Afin de distinguer le mariage des autres unions on fait référence à cette affectio maritalis. Le droit romain a même fini par établir une présomption de mariage. Le fait de s’unir avec une femme fait alors présumer l’affectio maritalis, sauf si cette femme est une prostituée.

Si l’on vit avec une femme avec intention d’avoir des enfants, la noce n’est pas nécessaire car l’on présume qu’il y a effectivement eu mariage.

Les romains avaient donc une conception du mariage différente de la notre.

C’est seulement dans les derniers siècles de l’Empire romain que cette conception a commencé à changer sous l’influence du christianisme. Notre mariage moderne est empreint de ces conceptions chrétiennes, bien qu’il ait été laïcisé.

Dans la conception chrétienne on semble considérer dès le début le mariage comme un sacrement, bien que le droit canonique du Moyen Âge ait été le premier à établir cela réellement. Ce sacrement est par nature indissoluble, définitif. Et c’est à partir de cela que l’on a glissé vers un mariage contrat, fondé sur un consentement initial. Les conceptions sous les empereurs chrétiens évoluent donc, mais les législations tirent peu conséquence de ces conceptions nouvelles.

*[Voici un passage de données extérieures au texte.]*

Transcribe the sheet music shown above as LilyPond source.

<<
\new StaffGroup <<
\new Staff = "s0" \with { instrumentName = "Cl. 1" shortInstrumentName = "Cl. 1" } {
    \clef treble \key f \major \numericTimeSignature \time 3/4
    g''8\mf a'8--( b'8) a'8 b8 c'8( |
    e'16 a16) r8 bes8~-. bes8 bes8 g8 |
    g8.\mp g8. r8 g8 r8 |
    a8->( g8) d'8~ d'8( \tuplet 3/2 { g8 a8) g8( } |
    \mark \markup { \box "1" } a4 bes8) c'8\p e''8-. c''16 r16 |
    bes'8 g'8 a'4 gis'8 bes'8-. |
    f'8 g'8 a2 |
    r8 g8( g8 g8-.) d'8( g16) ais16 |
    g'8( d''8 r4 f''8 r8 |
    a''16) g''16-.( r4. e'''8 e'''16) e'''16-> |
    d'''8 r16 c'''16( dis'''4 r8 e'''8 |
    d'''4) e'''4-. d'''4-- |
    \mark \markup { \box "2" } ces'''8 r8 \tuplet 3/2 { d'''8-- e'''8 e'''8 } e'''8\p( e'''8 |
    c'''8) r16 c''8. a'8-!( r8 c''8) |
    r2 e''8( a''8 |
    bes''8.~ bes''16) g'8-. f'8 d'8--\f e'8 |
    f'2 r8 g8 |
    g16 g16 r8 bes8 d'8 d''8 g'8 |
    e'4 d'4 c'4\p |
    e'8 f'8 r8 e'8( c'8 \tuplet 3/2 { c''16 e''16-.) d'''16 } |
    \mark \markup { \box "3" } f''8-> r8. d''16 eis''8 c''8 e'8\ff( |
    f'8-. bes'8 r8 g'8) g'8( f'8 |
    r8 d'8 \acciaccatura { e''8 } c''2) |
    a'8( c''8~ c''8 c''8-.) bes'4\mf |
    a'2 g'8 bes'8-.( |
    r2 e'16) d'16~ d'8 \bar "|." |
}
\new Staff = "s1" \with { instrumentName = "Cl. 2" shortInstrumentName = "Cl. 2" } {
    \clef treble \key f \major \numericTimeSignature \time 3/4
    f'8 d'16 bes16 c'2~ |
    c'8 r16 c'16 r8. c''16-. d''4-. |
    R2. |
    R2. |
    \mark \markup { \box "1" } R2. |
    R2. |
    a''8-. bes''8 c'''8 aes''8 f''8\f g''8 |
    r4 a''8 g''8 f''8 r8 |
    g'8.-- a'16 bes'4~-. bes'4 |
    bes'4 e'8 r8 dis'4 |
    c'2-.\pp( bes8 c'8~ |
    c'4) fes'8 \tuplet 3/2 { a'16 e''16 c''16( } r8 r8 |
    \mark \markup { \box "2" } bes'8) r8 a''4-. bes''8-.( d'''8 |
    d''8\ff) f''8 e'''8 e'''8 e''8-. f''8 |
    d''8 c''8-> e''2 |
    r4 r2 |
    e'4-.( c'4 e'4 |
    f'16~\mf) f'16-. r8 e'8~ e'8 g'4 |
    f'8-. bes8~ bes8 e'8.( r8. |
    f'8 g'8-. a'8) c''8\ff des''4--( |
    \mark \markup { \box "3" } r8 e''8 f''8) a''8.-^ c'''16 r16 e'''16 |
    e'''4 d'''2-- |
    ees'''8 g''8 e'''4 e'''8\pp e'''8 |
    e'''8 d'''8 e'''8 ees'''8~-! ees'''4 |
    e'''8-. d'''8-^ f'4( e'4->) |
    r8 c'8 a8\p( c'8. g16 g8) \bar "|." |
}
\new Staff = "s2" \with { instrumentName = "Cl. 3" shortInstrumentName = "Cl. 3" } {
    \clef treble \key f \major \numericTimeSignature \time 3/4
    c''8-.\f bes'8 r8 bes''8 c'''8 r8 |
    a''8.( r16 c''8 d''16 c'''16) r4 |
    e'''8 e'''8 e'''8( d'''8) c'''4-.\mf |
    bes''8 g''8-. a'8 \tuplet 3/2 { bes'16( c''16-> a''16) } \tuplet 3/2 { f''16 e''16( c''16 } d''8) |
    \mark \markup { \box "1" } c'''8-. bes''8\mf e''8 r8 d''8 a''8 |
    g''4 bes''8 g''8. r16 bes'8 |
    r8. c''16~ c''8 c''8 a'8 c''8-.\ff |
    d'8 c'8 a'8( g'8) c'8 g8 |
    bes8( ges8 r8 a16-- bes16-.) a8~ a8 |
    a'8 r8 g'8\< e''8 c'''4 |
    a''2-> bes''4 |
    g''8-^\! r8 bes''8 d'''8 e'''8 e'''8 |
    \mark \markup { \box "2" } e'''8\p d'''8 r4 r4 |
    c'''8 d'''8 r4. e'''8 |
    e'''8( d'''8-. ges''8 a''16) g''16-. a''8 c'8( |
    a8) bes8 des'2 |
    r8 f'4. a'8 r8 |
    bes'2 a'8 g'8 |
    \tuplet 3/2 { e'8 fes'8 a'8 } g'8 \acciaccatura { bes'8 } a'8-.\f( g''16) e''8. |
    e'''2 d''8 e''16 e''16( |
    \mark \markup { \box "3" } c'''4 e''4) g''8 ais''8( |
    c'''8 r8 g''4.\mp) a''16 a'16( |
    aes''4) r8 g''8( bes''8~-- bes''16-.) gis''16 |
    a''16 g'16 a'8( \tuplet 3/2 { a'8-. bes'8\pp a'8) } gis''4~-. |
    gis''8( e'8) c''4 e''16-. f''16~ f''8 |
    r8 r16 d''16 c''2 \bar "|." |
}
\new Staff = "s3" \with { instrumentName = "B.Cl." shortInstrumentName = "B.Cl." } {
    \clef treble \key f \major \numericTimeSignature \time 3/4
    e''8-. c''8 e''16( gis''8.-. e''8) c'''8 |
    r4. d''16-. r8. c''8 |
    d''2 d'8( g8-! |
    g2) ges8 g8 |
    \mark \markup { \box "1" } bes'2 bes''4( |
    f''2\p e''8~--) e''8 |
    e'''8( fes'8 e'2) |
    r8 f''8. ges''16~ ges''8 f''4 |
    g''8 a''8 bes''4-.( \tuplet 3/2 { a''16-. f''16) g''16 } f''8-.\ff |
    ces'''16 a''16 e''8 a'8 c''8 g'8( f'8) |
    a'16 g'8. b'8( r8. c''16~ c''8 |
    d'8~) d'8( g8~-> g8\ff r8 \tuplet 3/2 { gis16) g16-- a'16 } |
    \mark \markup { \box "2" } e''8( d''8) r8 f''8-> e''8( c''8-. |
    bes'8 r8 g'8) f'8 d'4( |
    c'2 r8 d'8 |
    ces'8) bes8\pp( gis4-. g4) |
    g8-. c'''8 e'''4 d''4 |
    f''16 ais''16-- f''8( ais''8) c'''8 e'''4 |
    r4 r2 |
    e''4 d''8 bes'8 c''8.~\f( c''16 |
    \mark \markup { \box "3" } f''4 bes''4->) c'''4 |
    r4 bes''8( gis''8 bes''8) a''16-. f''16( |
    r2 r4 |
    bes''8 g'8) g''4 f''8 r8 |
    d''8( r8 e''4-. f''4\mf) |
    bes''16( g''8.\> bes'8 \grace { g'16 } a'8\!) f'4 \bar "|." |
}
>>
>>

La législation tend à mettre l’accent sur la stabilité du mariage, s’opposant à la conception classique du consentement persistant. Cependant, la consécration réelle de cette modification ne sera effective qu’au Moyen Âge.

Il faut distinguer selon que les époux sont réellement libres ou s’ils sont réellement soumis au pater familias.

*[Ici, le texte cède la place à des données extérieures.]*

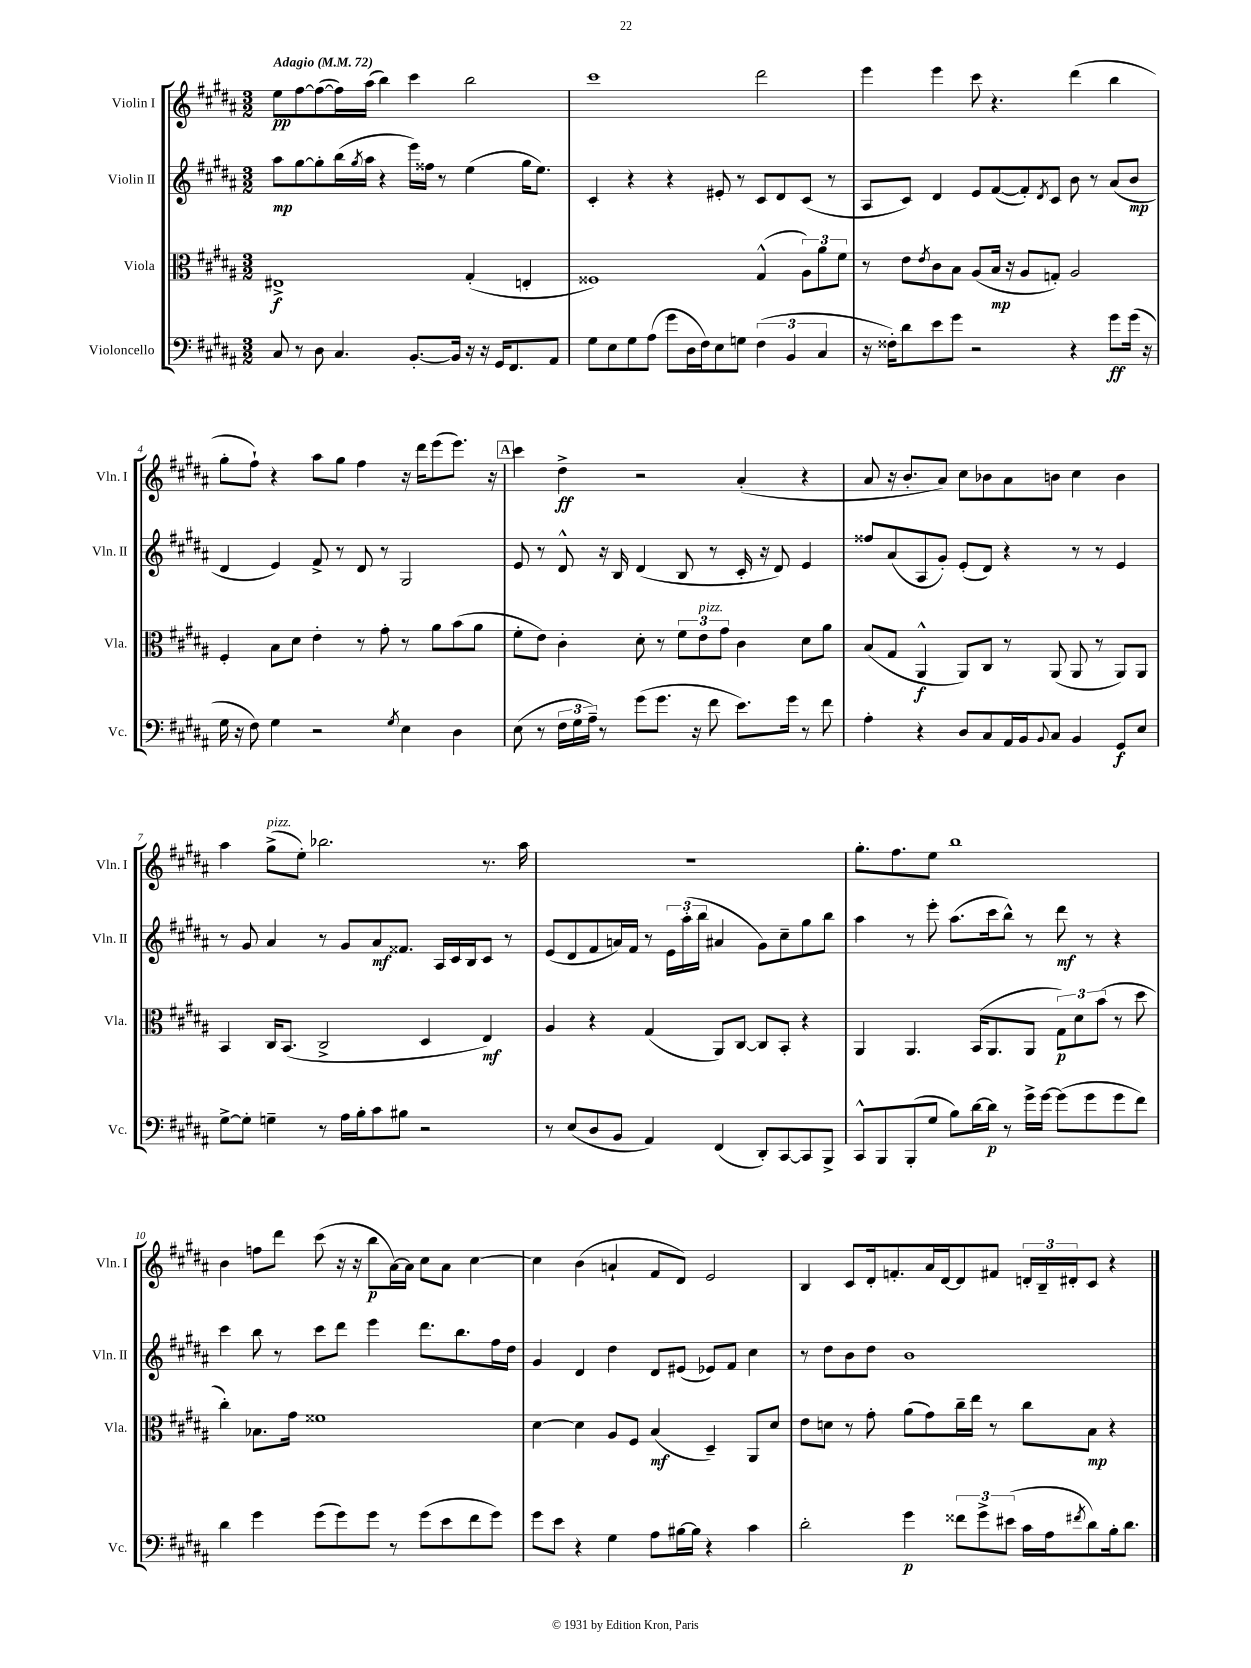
<<
\new StaffGroup <<
\new Staff = "s0" \with { instrumentName = "Violin I" shortInstrumentName = "Vln. I" } {
    \clef treble \key b \major \numericTimeSignature \time 3/2 \tempo "Adagio" 4 = 72
    e''8\pp fis''8~ fis''8~( fis''16) ais''16( b''4) cis'''4 b''2 |
    cis'''1 dis'''2 |
    e'''4 e'''4 cis'''8 r4. dis'''4( b''4 |
    gis''8-. fis''8-!) r4 ais''8 gis''8 fis''4 r16 dis'''16 e'''8( e'''8.) r16 |
    \mark \markup { \box "A" } cis'''4 dis''4->\ff r2 ais'4-.( r4 |
    ais'8 r16 b'8.-. ais'8) cis''8 bes'8 ais'8 b'8 cis''4 b'4 |
    ais''4 gis''8->^\markup { \italic "pizz." }( e''8-.) bes''2. r8. ais''16 |
    R1. |
    gis''8.-. fis''8. e''8 b''1 |
    b'4 f''8 dis'''8 cis'''8( r16 r16 b''8\p ais'16~) ais'16 cis''8 ais'8 cis''4~ |
    cis''4 b'4( a'4-! fis'8 dis'8) e'2 |
    b4 cis'8 dis'16-. f'8.-. ais'16 dis'16~ dis'8 fis'8 \tuplet 3/2 { d'16-. b16-- dis'16-. } cis'8 r4 \bar "|." |
}
\new Staff = "s1" \with { instrumentName = "Violin II" shortInstrumentName = "Vln. II" } {
    \clef treble \key b \major \numericTimeSignature \time 3/2
    ais''8\mp gis''8~ gis''8-. b''16( \acciaccatura { gis''8 } ais''16 r4 e'''16) fisis''16 r8 e''4( gis''16 e''8.) |
    cis'4-. r4 r4 eis'8-. r8 cis'8 dis'8 cis'8( r8 |
    ais8 cis'8) dis'4 e'8 fis'8~( fis'8-.) \acciaccatura { dis'8 } cis'8 b'8 r8 ais'8( b'8\mp |
    dis'4 e'4) fis'8-> r8 dis'8 r8 gis2 |
    \mark \markup { \box "A" } e'8 r8 dis'8-^ r16 b16 dis'4( b8 r8 cis'16-. r16 dis'8) e'4 |
    fisis''8 ais'8( ais8 gis'8-.) e'8-.( dis'8) r4 r8 r8 e'4 |
    r8 gis'8 ais'4 r8 gis'8 ais'8\mf fisis'8. ais16 cis'16 b16 cis'8 r8 |
    e'8( dis'8 fis'8 a'16) fis'16 r8 \tuplet 3/2 { e'16 ais''16-.( b''16 } ais'4 gis'8) cis''8-- gis''8 b''8 |
    ais''4 r8 e'''8-. ais''8.( cis'''16 b''8-^) r8 dis'''8\mf r8 r4 |
    cis'''4 b''8 r8 cis'''8 dis'''8 e'''4 dis'''8. b''8. fis''16 dis''16 |
    gis'4 dis'4 dis''4 dis'8 eis'8( ees'8) fis'8 cis''4 |
    r8 dis''8 b'8 dis''8 b'1 \bar "|." |
}
\new Staff = "s2" \with { instrumentName = "Viola" shortInstrumentName = "Vla." } {
    \clef alto \key b \major \numericTimeSignature \time 3/2
    eis1->\f gis4-.( e4-. |
    fisis1) gis4-^( \tuplet 3/2 { ais8) ais'8 fis'8 } |
    r8 e'8 \acciaccatura { e'8 } cis'8 b8 ais8( b16\mp r16 ais8 g8-.) ais2 |
    fis4-. b8 dis'8 e'4-. r8 gis'8-. r8 ais'8 b'8( ais'8 |
    \mark \markup { \box "A" } fis'8-. e'8) cis'4-. dis'8-. r8 \tuplet 3/2 { fis'8 e'8^\markup { \italic "pizz." } gis'8 } cis'4 dis'8 ais'8 |
    b8( gis8 ais,4-^\f ais,8) cis8 r8 ais,8( ais,8 r8 ais,8) ais,8 |
    b,4 cis16 b,8.( cis2-> dis4 e4\mf) |
    ais4 r4 gis4( ais,8) cis8~ cis8 b,8-. r4 |
    ais,4 ais,4. b,16( ais,8. ais,8 \tuplet 3/2 { gis8\p) dis'8 b'8( } r8 dis''8 |
    cis''4-.) bes8. gis'16 fisis'1 |
    dis'4~ dis'4 ais8 fis8 b4\mf( dis4--) ais,8 dis'8 |
    e'8 d'8 r8 gis'8-. ais'8( gis'8) cis''16-- e''16 r8 cis''8 b8\mp r4 \bar "|." |
}
\new Staff = "s3" \with { instrumentName = "Violoncello" shortInstrumentName = "Vc." } {
    \clef bass \key b \major \numericTimeSignature \time 3/2
    cis8 r8 dis8 cis4. b,8.~-. b,16 r16 r16 gis,16 fis,8. ais,8 |
    gis8 e8 gis8 ais8( gis'8 dis16 fis16) e8 g8 \tuplet 3/2 { fis4( b,4 cis4 } |
    r16 fisis16-.) dis'8 e'8 gis'8 r2 r4 gis'8\ff gis'16( r16 |
    gis16 r16 fis8) gis4 r2 \acciaccatura { gis8 } e4 dis4 |
    \mark \markup { \box "A" } e8( r8 \tuplet 3/2 { fis16 gis16 ais16--) } r8 gis'8( gis'8. r16 fis'8 e'8.) gis'16 r8 fis'8 |
    ais4-. r4 dis8 cis8 ais,16 b,16 \appoggiatura { b,8 } cis8 b,4 gis,8\f e8 |
    gis8~-> gis8-. g4-- r8 ais16 b16-. cis'8 bis8 r2 |
    r8 e8( dis8 b,8 ais,4) fis,4( dis,8-.) cis,8~ cis,8 b,,8-> |
    cis,8-^ b,,8 b,,8-.( gis8 b8) dis'16~ dis'16\p r8 gis'16-> gis'16~ gis'8( gis'8 gis'8 fis'8) |
    dis'4 gis'4 gis'8( gis'8) gis'8 r8 gis'8( e'8 fis'8 gis'8) |
    gis'8 e'8 r4 gis4 ais8 bis16~ bis16 r4 cis'4 |
    dis'2-. gis'4\p \tuplet 3/2 { fisis'8 gis'8-> eis'8( } cis'16 ais16 \acciaccatura { fis'8 } dis'8) b16-. dis'8. \bar "|." |
}
>>
>>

2. La volonté des patres familias.

Dans chaque famille il y a un pater familias, chef de famille souverain. Lorsque les époux étaient autonomes juridiquement, étaient sui juris, du fait de l’émancipation ou du décès du pater familias, ils étaient libres de se marier. Cela était vrai sans concessions pour le mari mais cela est plus douteux pour la femme. Pendant longtemps à Rome, les femmes sui juris étaient placées sous tutelle à cause de leur « stupidité ». Mais la tutelle ne concernait que les actes patrimoniaux ; le mariage n’étant pas un acte patrimonial à Rome, la femme sous tutelle pouvait se marier librement. Il ne pouvait y avoir de conventio in manum, car il s'agissait d’un acte à caractère patrimonial et il fallait alors l’autorisation du tuteur. On s’est demandé si le tuteur devait intervenir à l’époque ancienne lorsqu’il existait la possibilité de l’usus. Malgré cela, il n’apparaît pas que l’on ait exigé y compris à l’époque ancienne, l’accord du tuteur.

On s’est également demandé si les très jeunes filles ne devaient pas demander un accord.